Here was a job that Peer could help with. He took off his knapsack, washed his hands, and was soon seated on a stool in the close sweet air of the shed, milking busily. Then he fetched water, and chopped some wood for the fire, the girl gazing at him all the time, no doubt wondering who this crazy person could be. When the porridge stood ready on the table, he insisted on her sitting down close to him and sharing the meal. They ate a little, and then laughed a little, and then chatted, and then ate and then laughed again. When he asked what he had to pay, the girl said: “Whatever you like”—and he gave her two crowns and then bent her head back and kissed her lips. “What’s the man up to?” he heard her gasp behind him as he passed out; when he had gone a good way and turned to look back, there she was in the doorway, shading her eyes and watching him.
Whither away now? Well, he was pretty sure to reach some other inhabited place before night. This, he felt, was not his abiding-place. No, it was not here.
It was nearly midnight when he stood by the shore of a broad mountain lake, beneath a snow-flecked hill-side. Here were a couple of saeters, and across the lake, on a wooded island, stood a small frame house that looked like some city people’s summer cottage. And see—over the lake, that still mirrored the evening red, a boat appeared moving towards the island, and two white-sleeved girls sat at the oars, singing as they rowed. A strange feeling came over him. Here—here he would stay.

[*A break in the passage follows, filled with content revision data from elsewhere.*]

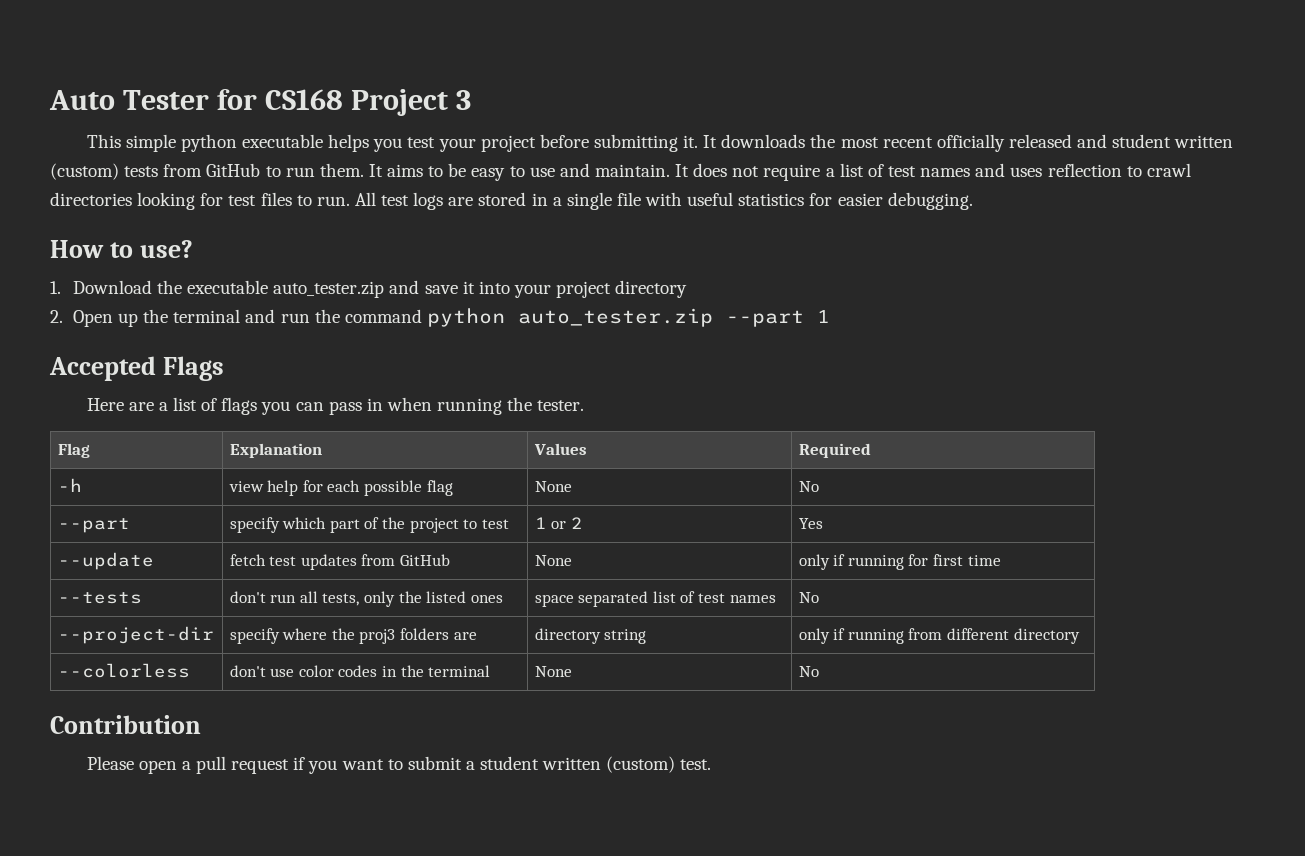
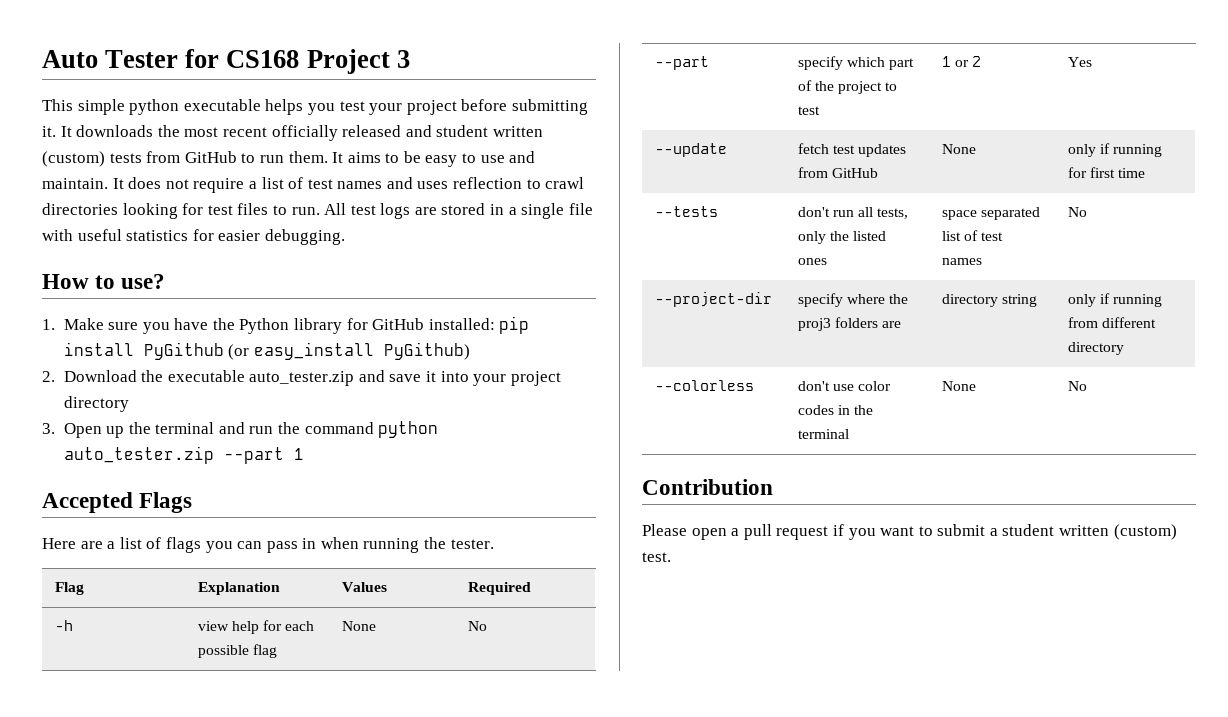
(61, 287) none -> [63,316,530,334] [63,342,470,360] [42,371,55,382] Make sure you have the Python library for GitHub installed: pip install PyGithub (or easy_install PyGithub) // 2.
[50,310,63,323] 2. -> [42,423,55,434] 3.

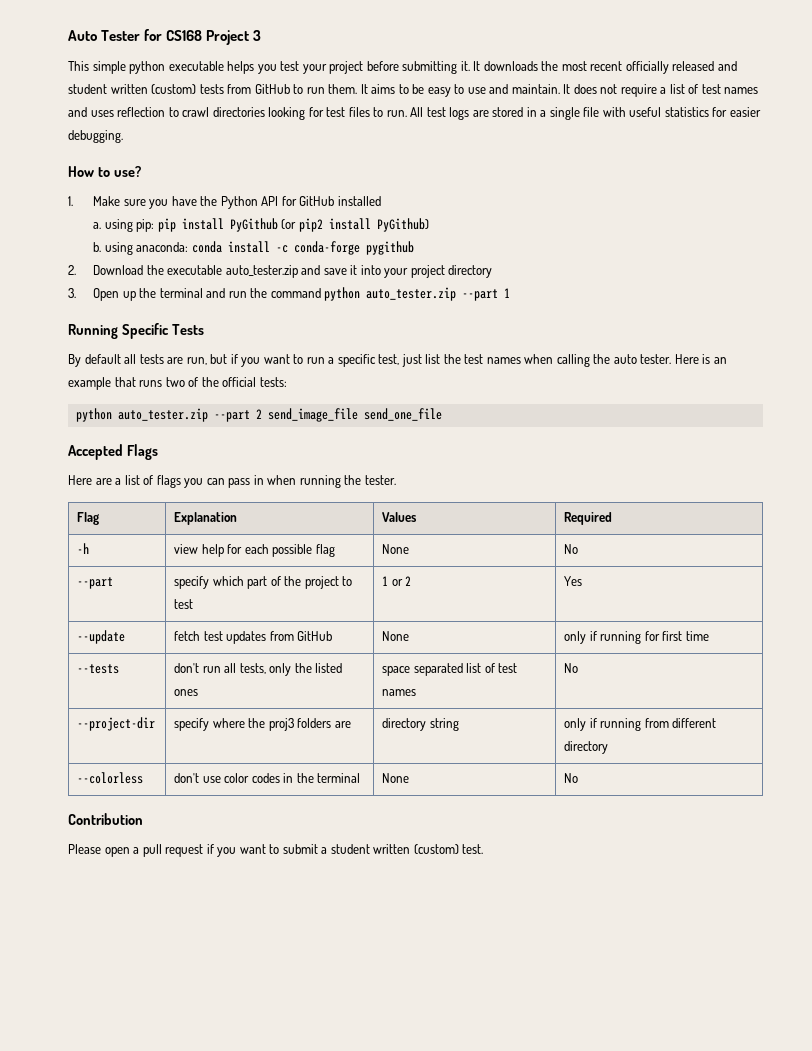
[294,318,343,334] library -> [261,196,279,206] API
[428,318,495,330] installed: -> [337,196,381,206] [93,219,155,232] installed // a. using pip:
[253,342,374,360] easy_install -> [298,218,371,232] pip2 install
(470, 351) none -> [93,241,414,255] // b. using anaconda: conda install -c conda-forge pygithub
(304, 454) none -> [68,323,204,339] [68,354,727,367] [68,377,287,390] [75,408,442,422] // Running Specific Tests // By default all tests are run, but if you want to run a specific test, just list the test names when calling the auto tester. Here is an example that runs two of the official tests: // python auto_tester.zip --part 2 send_image_file send_one_file

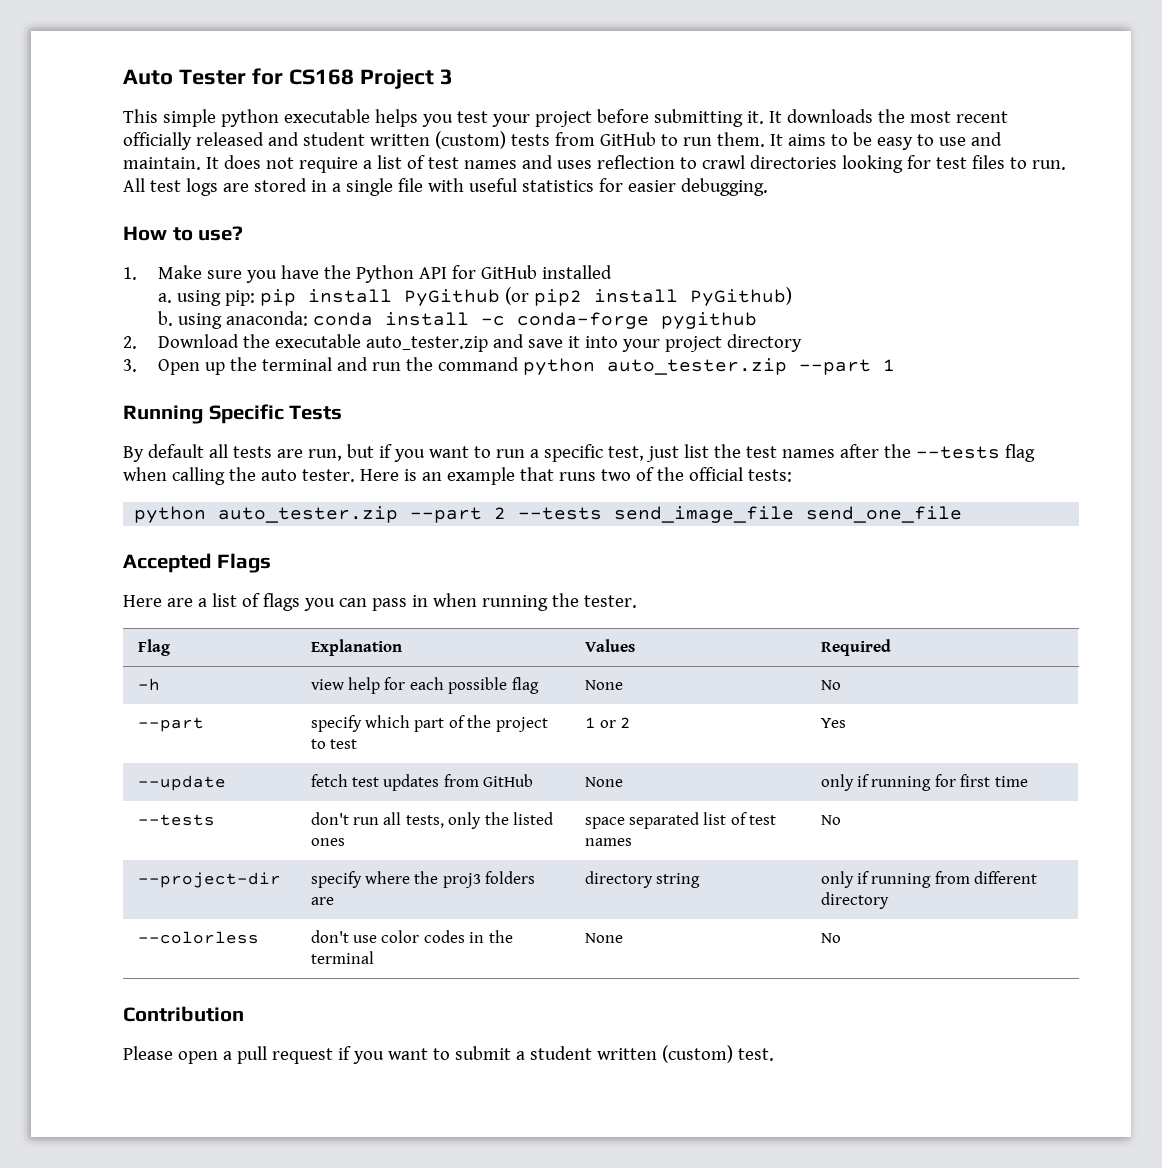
(521, 360) none -> [839,444,1035,462] after the --tests flag
(262, 414) none -> [518,507,603,520] --tests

In the saeter-hut stood an enormously fat woman, with a rope round her middle, evidently ready to go to bed. Could she put him up for the night? Why, yes, she supposed so—and she rolled off into another room. And soon he was lying in a tiny chamber, in a bed with a mountainous mattress and a quilt. There was a fresh smell from the juniper twigs strewed about the newly-washed floor, and the cheeses, which stood in rows all round the shelf-lined walls. Ah! he had slept in many places and fashions—at sea in a Lofoten boat; on the swaying back of a camel; in tents out in the moonlit desert; and in palaces of the Arabian Nights, where dwarfs fanned him with palm-leaves to drive away the heat, and called him pasha. But here, at last, he had found a place where it was good to be. And he closed his eyes, and lay listening to the murmur of a little stream outside in the light summer night, till he fell asleep.
Late in the forenoon of the next day he was awakened by the entry of the old woman with coffee. Then a plunge into the blue-green water of the mountain lake, a short swim, and back to find grilled trout and new-baked waffles and thick cream for lunch.
Yes, said the old woman, if he could get along with the sort of victuals she could cook, he might stay here a few days and welcome. The bed was standing there empty, anyway.
Chapter III
So Peer stays on and goes fishing. He catches little; but time goes leisurely here, and the summer lies soft and warm over the brown and blue hillsides. He has soon learned that a merchant named Uthoug, from Ringeby, is living in the house on the island, with his wife and daughter. And what of it?